Python and R are the two predominant languages in the Data Science ecosystem. Both of them offer a rich selection of libraries that expedite and improve data science workflow.
In this article, we will compare pandas and data.table, two popular data analysis and manipulation libraries for Python and R, respectively. We will not be trying to declare one as superior to the other. Instead, the focus is to demonstrate how both libraries provide efficient and flexible methods for data wrangling.
The examples we will cover are the common data analysis and manipulation operations. Thus, you are likely to use them a lot.
We will be using the Melbourne housing dataset available on Kaggle for the examples. I will be using Google Colab (for pandas) and RStudio (for data.table) as IDE. Let’s first import the libraries and read the dataset.
# pandas
import pandas as pd
melb = pd.read_csv("/content/melb_data.csv")
# data.table
library(data.table)
melb <- fread("datasets/melb_data.csv")
Example 1
The first example is about creating a new column based on an existing one in the dataset. It is a common operation in feature engineering processes. Both pandas and data.table provide simple ways to complete this task.
# pandas
melb["Price_per_area"] = melb["Price"] / melb["Landsize"]
# data.table
melb[, Price_per_area := Price / Landsize]

Example 2
For the second example, we create a subset of the original dataset by applying a couple of filters. The subset includes houses that cost more than 1 million and are of type h.
# pandas
subset = melb[(melb.Price > 1000000) & (melb.Type == "h")]
# data.table
subset <- melb[Price > 1000000 & Type == "h"]
For pandas, we provide the name of the data frame to select the columns used for filtering. On the other hand, it is enough for data.table to use only the column names.
Example 3
A highly common function used in data analysis is the groupby function. It allows to compare the distinct values in a categorical variable based on some numerical measures.
For instance, we can calculate the average house price in different regions. To make the example a little more complex, let’s also apply a filter on the house type.
# pandas
melb[melb.Type == "u"].groupby("Regionname").agg(
avg_price = ("Price", "mean")
)
# data.table
melb[Type == "u", .(avg_price = mean(Price)), by="Regionname"]

Pandas performs such operations using the groupby function. This operation is relatively simpler with data.table because we just need to use the by parameter.
Example 4
Let’s take the previous example one step further. We find the average price of houses but we do not know the number of houses in each region.
Both libraries allow for applying multiple aggregations in one operation.
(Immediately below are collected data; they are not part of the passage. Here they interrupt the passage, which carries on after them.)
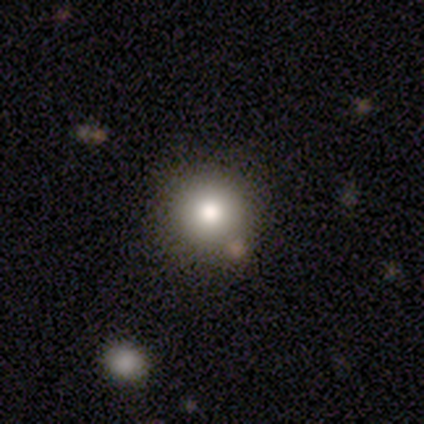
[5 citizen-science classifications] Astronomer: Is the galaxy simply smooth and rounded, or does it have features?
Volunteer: smooth — 80%.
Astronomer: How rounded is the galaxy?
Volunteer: round — 100%.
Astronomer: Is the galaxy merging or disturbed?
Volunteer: none — 100%.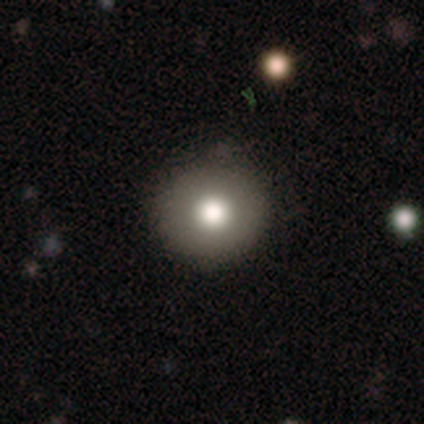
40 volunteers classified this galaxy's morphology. smooth 78%, featured or disk 12%, star or artifact 10%. Down the decision tree: how rounded — round (97%); merging — none (92%).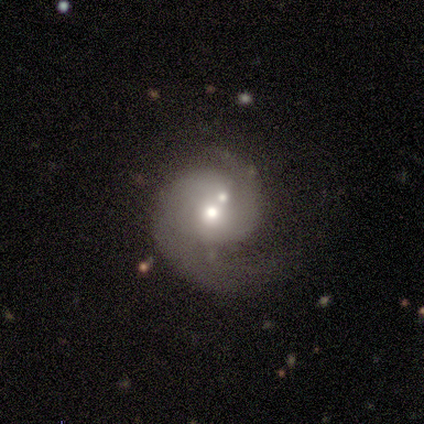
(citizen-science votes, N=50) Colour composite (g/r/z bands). It shows a featured or disk galaxy (86%) with no bar (79%), 2 (71%) medium (60%) spiral arms (98%) and a moderate central bulge (63%). Merging: none (40%).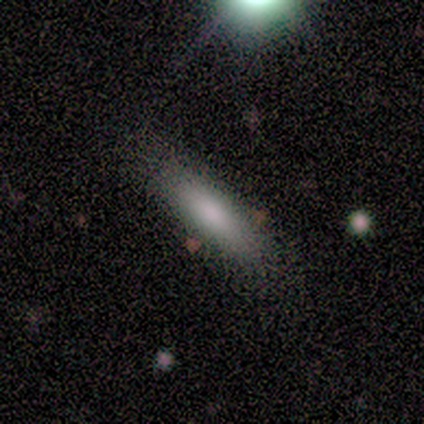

We can also sort the results in ascending or descending order.
# pandas
melb[melb.Type == "u"].groupby("Regionname").agg(
avg_price = ("Price", "mean"),
number_of_houses = ("Price", "count")
).sort_values(by="avg_price", ascending=False)
# data.table
> melb[
Type == "u",
.(avg_price = mean(Price), number_of_houses=.N),
by="Regionname"
][order(-avg_price)]

We use the count function to get the number of houses in each group. The ".N" can be used as the count function in data.table.
Both libraries sort the results in ascending order by default. This behavior is controlled with the ascending parameter in pandas. We just use a minus sign to get the results in descending order in data.table.
Example 5
In the last example, we will see how to change the column names. For instance, we can change the names of the type and distance columns.
- Type: HouseType
- Distance: DistanceCBD
The distance column in the dataset indicates the distance to the central business district (CBD) so it is better to provide this information in the column name.
# pandas
melb.rename(columns={"Type": "HouseType",
"Distance": "DistanceCBD"},
inplace=True)
# data.table
setnames(melb,
c("Type", "Distance"),
c("HouseType", "DistanceCBD"))
For pandas, we pass a dictionary that maps the changes to the rename function. The inplace parameter is used for saving the results in the original data frame.
For data.table, we use the setnames function. It takes three arguments which are the name of the table, column names to be changed, and new column names.
Conclusion
We have compared pandas and data.table based on 5 examples of common operations in data analysis and manipulation processes. Both libraries provide simple and efficient ways to accomplish these tasks.
In my opinion, the syntax of data.table is a little simpler than that of pandas. Data.table is more to the point in some cases.
It is important to mention that the examples we have done in this article only represent a very small portion of what these libraries are capable of. They provide numerous functions and methods to perform much more complex operations.
Thank you for reading. Please let me know if you have any feedback.